Working data |

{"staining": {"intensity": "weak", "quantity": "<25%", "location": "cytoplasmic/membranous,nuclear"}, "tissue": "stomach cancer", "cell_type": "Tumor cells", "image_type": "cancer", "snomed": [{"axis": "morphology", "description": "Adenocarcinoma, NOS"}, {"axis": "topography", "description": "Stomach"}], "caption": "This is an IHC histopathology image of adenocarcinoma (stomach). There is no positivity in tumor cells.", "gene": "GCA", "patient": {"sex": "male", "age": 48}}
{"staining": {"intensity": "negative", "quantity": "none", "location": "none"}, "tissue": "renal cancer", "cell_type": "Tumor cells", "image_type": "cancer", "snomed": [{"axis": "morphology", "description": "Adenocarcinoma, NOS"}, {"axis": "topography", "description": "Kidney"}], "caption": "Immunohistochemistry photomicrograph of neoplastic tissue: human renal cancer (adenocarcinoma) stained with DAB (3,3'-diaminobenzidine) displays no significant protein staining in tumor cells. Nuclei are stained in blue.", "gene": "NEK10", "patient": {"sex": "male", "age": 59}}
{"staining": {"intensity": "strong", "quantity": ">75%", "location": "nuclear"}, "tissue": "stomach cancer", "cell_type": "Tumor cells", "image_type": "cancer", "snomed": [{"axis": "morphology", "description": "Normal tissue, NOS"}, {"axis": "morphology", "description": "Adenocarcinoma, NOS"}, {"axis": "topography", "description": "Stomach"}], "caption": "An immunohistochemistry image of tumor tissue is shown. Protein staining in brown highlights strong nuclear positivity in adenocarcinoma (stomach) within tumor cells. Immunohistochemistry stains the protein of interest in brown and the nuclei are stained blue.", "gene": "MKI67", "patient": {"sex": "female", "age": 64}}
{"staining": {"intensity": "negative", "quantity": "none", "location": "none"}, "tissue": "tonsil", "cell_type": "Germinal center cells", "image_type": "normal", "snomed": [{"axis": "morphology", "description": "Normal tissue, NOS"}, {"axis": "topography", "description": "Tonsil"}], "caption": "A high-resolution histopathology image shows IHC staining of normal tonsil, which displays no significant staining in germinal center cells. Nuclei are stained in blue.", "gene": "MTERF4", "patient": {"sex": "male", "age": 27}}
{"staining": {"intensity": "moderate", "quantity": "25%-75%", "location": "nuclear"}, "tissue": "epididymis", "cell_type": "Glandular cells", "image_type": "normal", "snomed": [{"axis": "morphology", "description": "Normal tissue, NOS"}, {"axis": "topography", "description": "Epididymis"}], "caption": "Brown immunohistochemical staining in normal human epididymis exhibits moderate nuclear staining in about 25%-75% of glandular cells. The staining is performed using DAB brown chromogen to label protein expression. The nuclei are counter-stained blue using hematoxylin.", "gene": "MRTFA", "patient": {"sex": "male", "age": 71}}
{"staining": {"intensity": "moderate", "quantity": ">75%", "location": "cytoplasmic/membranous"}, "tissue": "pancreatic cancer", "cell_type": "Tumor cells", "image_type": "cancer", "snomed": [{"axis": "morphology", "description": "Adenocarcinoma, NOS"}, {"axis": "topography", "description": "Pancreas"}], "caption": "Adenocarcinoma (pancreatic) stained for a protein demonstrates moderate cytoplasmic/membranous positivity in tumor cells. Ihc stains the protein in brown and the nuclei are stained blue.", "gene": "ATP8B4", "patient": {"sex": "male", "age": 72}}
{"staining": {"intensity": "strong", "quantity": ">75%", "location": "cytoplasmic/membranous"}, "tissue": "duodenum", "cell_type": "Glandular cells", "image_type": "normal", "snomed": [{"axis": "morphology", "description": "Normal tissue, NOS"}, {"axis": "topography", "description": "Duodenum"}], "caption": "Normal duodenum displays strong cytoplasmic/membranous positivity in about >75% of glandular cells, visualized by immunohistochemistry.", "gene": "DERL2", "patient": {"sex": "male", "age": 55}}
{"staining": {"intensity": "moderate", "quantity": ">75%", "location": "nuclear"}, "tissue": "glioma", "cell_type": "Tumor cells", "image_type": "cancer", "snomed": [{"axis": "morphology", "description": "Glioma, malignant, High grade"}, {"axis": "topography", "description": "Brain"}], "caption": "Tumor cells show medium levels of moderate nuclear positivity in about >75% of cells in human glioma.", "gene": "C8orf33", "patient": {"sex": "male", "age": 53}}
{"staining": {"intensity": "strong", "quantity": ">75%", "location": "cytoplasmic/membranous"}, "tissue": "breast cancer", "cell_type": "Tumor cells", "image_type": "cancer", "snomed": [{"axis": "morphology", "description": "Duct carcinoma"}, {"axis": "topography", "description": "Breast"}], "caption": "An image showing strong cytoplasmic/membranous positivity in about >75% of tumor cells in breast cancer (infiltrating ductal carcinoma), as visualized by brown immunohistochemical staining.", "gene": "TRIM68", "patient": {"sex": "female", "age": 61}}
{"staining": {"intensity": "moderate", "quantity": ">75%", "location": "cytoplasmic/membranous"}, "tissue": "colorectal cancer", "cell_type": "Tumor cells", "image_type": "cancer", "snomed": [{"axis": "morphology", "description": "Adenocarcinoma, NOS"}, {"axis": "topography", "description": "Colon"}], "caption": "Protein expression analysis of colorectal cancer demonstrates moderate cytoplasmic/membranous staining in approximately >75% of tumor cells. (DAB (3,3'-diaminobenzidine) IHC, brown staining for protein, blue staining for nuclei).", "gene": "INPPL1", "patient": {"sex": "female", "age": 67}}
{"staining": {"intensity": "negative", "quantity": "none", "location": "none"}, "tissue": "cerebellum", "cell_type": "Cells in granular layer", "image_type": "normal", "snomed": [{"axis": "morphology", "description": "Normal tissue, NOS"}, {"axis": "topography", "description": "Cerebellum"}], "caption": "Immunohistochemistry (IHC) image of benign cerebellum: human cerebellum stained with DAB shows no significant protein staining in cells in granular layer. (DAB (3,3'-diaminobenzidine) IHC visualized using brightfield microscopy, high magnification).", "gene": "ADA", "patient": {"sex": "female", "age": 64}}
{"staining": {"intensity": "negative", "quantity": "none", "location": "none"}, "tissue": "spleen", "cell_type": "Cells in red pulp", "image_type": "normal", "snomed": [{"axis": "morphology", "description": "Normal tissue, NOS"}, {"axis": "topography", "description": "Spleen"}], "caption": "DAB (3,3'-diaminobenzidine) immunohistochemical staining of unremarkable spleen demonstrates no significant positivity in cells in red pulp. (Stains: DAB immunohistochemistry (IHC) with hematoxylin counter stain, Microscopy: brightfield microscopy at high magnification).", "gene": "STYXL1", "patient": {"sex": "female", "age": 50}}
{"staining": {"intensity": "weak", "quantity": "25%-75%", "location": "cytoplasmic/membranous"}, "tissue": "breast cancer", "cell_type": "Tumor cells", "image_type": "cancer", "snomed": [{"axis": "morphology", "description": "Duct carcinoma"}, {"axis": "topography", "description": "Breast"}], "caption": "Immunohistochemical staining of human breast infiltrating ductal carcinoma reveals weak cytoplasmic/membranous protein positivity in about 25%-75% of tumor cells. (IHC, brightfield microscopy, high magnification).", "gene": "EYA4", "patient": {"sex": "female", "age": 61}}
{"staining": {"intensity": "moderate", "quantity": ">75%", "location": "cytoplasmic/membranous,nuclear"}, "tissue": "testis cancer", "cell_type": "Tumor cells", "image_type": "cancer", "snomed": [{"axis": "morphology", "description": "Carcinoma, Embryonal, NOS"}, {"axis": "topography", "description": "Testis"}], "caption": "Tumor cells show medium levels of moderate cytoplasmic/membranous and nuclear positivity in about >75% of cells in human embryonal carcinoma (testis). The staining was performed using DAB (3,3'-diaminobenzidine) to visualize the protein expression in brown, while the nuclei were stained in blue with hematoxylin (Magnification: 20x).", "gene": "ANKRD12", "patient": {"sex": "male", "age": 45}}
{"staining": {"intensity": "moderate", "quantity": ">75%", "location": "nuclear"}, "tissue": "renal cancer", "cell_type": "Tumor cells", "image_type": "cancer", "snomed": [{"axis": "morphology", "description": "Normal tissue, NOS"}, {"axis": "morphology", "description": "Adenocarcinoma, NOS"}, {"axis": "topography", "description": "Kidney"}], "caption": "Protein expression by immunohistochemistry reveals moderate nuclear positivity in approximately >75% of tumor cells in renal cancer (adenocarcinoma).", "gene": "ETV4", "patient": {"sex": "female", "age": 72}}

What the task asks | Within the listing above, the range opens at the line with "duodenum displays strong" and closes at the line with "image showing strong". Reproduce exactly the lines of that range, including both ends.

Output for this task |
{"staining": {"intensity": "strong", "quantity": ">75%", "location": "cytoplasmic/membranous"}, "tissue": "duodenum", "cell_type": "Glandular cells", "image_type": "normal", "snomed": [{"axis": "morphology", "description": "Normal tissue, NOS"}, {"axis": "topography", "description": "Duodenum"}], "caption": "Normal duodenum displays strong cytoplasmic/membranous positivity in about >75% of glandular cells, visualized by immunohistochemistry.", "gene": "DERL2", "patient": {"sex": "male", "age": 55}}
{"staining": {"intensity": "moderate", "quantity": ">75%", "location": "nuclear"}, "tissue": "glioma", "cell_type": "Tumor cells", "image_type": "cancer", "snomed": [{"axis": "morphology", "description": "Glioma, malignant, High grade"}, {"axis": "topography", "description": "Brain"}], "caption": "Tumor cells show medium levels of moderate nuclear positivity in about >75% of cells in human glioma.", "gene": "C8orf33", "patient": {"sex": "male", "age": 53}}
{"staining": {"intensity": "strong", "quantity": ">75%", "location": "cytoplasmic/membranous"}, "tissue": "breast cancer", "cell_type": "Tumor cells", "image_type": "cancer", "snomed": [{"axis": "morphology", "description": "Duct carcinoma"}, {"axis": "topography", "description": "Breast"}], "caption": "An image showing strong cytoplasmic/membranous positivity in about >75% of tumor cells in breast cancer (infiltrating ductal carcinoma), as visualized by brown immunohistochemical staining.", "gene": "TRIM68", "patient": {"sex": "female", "age": 61}}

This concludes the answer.